### JOB
Repeat the records exactly, with one exception: no images.

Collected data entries
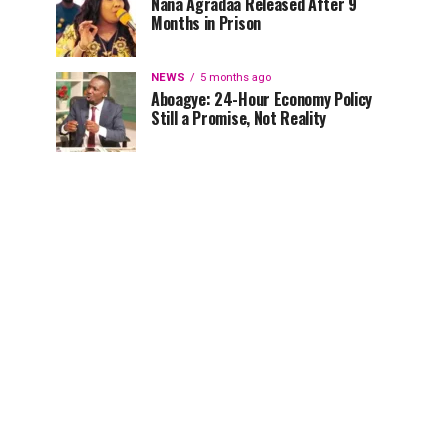
Nana Agradaa Released After 9
Months in Prison
NEWS
5 months ago
Aboagye: 24-Hour Economy Policy
Still a Promise, Not Reality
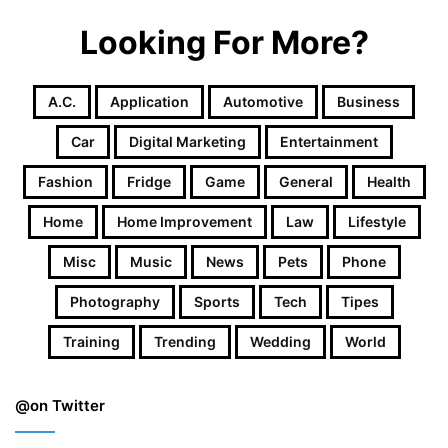
Looking For More?
A.c.
Application
Automotive
Business
Car
Digital Marketing
Entertainment
Fashion
Fridge
Game
General
Health
Home
Home Improvement
Law
Lifestyle
Misc
Music
News
Pets
Phone
Photography
Sports
Tech
Tipes
Training
Trending
Wedding
World
@on Twitter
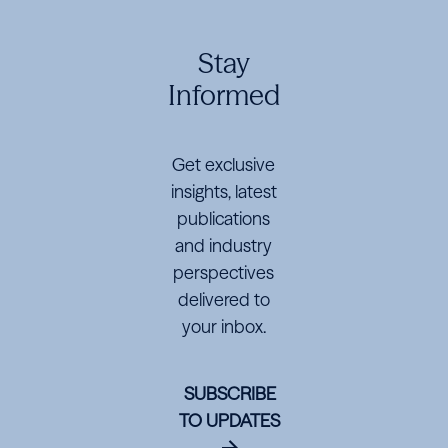
Navigator
Navigator
Navigator
Global
Global
Global
Stay
Investments
Investments
Investments
Informed
for
for
for
$195
$195
$195
Get exclusive
Million
Million
Million
insights, latest
publications
and industry
perspectives
delivered to
your inbox.
SUBSCRIBE
TO UPDATES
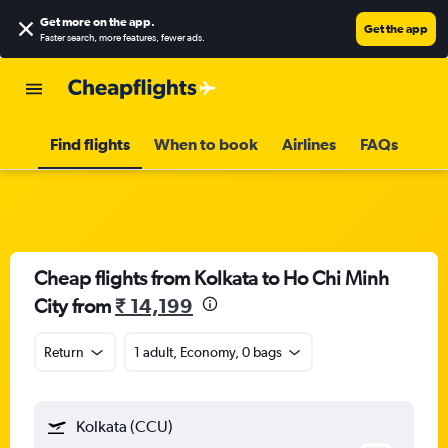
Get more on the app
.
Get the app
Faster search, more features, fewer ads.
Find flights
When to book
Airlines
FAQs
Cheap flights from Kolkata to Ho Chi Minh
City from
₹ 14,199
Return
1 adult, Economy, 0 bags
Kolkata (CCU)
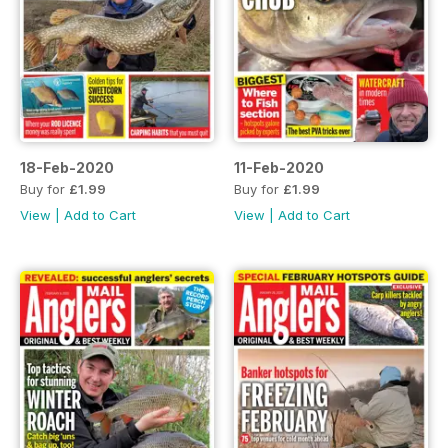
18-Feb-2020
11-Feb-2020
Buy for
£1.99
Buy for
£1.99
View
|
Add to Cart
View
|
Add to Cart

### SOLUTION TO THE PROBLEM
Nana Agradaa Released After 9
Months in Prison
NEWS
5 months ago
Aboagye: 24-Hour Economy Policy
Still a Promise, Not Reality
Looking For More?
A.c.
Application
Automotive
Business
Car
Digital Marketing
Entertainment
Fashion
Fridge
Game
General
Health
Home
Home Improvement
Law
Lifestyle
Misc
Music
News
Pets
Phone
Photography
Sports
Tech
Tipes
Training
Trending
Wedding
World
@on Twitter
Navigator
Navigator
Navigator
Global
Global
Global
Stay
Investments
Investments
Investments
Informed
for
for
for
$195
$195
$195
Get exclusive
Million
Million
Million
insights, latest
publications
and industry
perspectives
delivered to
your inbox.
SUBSCRIBE
TO UPDATES
Get more on the app
.
Get the app
Faster search, more features, fewer ads.
Find flights
When to book
Airlines
FAQs
Cheap flights from Kolkata to Ho Chi Minh
City from
₹ 14,199
Return
1 adult, Economy, 0 bags
Kolkata (CCU)
18-Feb-2020
11-Feb-2020
Buy for
£1.99
Buy for
£1.99
View
|
Add to Cart
View
|
Add to Cart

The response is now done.